TAREA PLANTEADA A: De acuerdo con el texto sobre la situación religiosa de los países ortodoxos, ¿qué impide abolir la Iglesia en Bulgaria? Explica también cómo describe el texto la actitud de la clase culta búlgara hacia lo religioso.

DOCUMENTO FUENTE:
>>>

La masa del pueblo, dijo, es fría e indiferente. En cuanto a la clase culta es
decididamente hostil a todo lo santo y solo el
temor a los rusos impide abolir la Iglesia en Bulgaria.
No necesitamos probar que la condición religiosa de Rumania y la del reino
helénico no difieren esencialmente de lo que se ve entre serbios y búlgaros. En el informe presentado al emperador de Rusia por el
procurador del Santo Sínodo, publicado el año último, se presenta bajo los más
sombríos colores el estado religioso y eclesiástico de los cuatro países
ortodoxos de la península. Y, en efecto, no podría ser él más miserable. Pero
lo verdaderamente sorprendente es la explicación que de ello da el documento
oficial. De creer al jefe de nuestra Iglesia la
sola y única causa de todos esos males sería el régimen constitucional: Si ello
es así, ¿cuál es entonces la causa del deplorable estado de la Iglesia rusa?
(1) Se hallará en nota al fin del volumen, algunos detalles
históricos sobre la cuestión del segundo bautismo de la Iglesia greco-rusa.
Estos hechos, que sin duda conocía Palmer, han debido confirmarlo con su
resolución definitiva de no buscarla verdad universal allí donde el misterio
fundamental de nuestra religión se ha convertido en instrumento de la política
nacional.

<<<

LÍNEAS DE DATOS:
>>>

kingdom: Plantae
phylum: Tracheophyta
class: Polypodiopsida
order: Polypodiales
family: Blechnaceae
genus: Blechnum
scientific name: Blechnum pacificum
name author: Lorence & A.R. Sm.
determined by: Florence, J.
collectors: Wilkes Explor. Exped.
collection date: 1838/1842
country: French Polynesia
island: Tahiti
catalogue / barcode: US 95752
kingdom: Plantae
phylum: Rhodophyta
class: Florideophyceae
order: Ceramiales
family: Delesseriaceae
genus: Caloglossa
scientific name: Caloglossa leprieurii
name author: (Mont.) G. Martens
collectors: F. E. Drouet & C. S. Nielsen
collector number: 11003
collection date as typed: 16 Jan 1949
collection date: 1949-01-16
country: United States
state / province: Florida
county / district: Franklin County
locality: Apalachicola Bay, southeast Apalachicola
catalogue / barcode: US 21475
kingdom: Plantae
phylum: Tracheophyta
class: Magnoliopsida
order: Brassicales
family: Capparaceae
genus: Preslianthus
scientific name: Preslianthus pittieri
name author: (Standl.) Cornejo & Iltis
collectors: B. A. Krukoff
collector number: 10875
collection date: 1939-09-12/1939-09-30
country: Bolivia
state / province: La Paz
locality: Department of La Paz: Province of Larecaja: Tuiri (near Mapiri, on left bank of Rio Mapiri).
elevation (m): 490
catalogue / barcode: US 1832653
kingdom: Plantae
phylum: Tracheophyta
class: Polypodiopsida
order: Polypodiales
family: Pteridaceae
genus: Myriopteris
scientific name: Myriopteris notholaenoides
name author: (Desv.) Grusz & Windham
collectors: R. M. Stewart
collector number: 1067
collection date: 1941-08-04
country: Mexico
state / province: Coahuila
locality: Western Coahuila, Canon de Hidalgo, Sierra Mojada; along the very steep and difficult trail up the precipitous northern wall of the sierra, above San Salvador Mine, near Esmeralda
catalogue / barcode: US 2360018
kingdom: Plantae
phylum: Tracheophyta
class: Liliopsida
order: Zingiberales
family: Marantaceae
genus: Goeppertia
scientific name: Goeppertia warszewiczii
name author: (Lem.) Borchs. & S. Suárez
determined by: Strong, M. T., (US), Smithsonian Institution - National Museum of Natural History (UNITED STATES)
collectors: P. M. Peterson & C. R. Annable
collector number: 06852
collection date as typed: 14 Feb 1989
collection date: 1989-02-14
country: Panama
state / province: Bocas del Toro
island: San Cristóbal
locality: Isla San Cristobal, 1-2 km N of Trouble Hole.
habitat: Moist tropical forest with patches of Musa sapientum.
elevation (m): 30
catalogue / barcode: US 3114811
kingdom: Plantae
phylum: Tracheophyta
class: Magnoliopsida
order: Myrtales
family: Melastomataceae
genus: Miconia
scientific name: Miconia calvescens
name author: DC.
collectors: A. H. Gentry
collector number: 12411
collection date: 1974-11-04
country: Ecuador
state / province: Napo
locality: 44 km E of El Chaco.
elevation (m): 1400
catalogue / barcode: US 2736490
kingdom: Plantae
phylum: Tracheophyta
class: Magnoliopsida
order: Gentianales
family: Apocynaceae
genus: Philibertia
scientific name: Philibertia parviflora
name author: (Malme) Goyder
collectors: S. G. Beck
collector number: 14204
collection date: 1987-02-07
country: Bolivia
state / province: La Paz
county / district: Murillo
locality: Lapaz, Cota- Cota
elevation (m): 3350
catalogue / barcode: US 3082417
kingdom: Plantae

<<<

TAREA PLANTEADA B: Reescribe el listado con "collectors" sustituido por "collected by" y sin ningún otro cambio, desde la línea que contiene "family: Capparaceae" hasta la que contiene "habitat: Moist tropical", ambas incluidas.

RESPUESTA COMPLETA A: Según el texto, solo el temor a los rusos impide abolir la Iglesia en Bulgaria. La clase culta se describe como decididamente hostil a todo lo santo.

RESPUESTA COMPLETA B:
family: Capparaceae
genus: Preslianthus
scientific name: Preslianthus pittieri
name author: (Standl.) Cornejo & Iltis
collected by: B. A. Krukoff
collector number: 10875
collection date: 1939-09-12/1939-09-30
country: Bolivia
state / province: La Paz
locality: Department of La Paz: Province of Larecaja: Tuiri (near Mapiri, on left bank of Rio Mapiri).
elevation (m): 490
catalogue / barcode: US 1832653
kingdom: Plantae
phylum: Tracheophyta
class: Polypodiopsida
order: Polypodiales
family: Pteridaceae
genus: Myriopteris
scientific name: Myriopteris notholaenoides
name author: (Desv.) Grusz & Windham
collected by: R. M. Stewart
collector number: 1067
collection date: 1941-08-04
country: Mexico
state / province: Coahuila
locality: Western Coahuila, Canon de Hidalgo, Sierra Mojada; along the very steep and difficult trail up the precipitous northern wall of the sierra, above San Salvador Mine, near Esmeralda
catalogue / barcode: US 2360018
kingdom: Plantae
phylum: Tracheophyta
class: Liliopsida
order: Zingiberales
family: Marantaceae
genus: Goeppertia
scientific name: Goeppertia warszewiczii
name author: (Lem.) Borchs. & S. Suárez
determined by: Strong, M. T., (US), Smithsonian Institution - National Museum of Natural History (UNITED STATES)
collected by: P. M. Peterson & C. R. Annable
collector number: 06852
collection date as typed: 14 Feb 1989
collection date: 1989-02-14
country: Panama
state / province: Bocas del Toro
island: San Cristóbal
locality: Isla San Cristobal, 1-2 km N of Trouble Hole.
habitat: Moist tropical forest with patches of Musa sapientum.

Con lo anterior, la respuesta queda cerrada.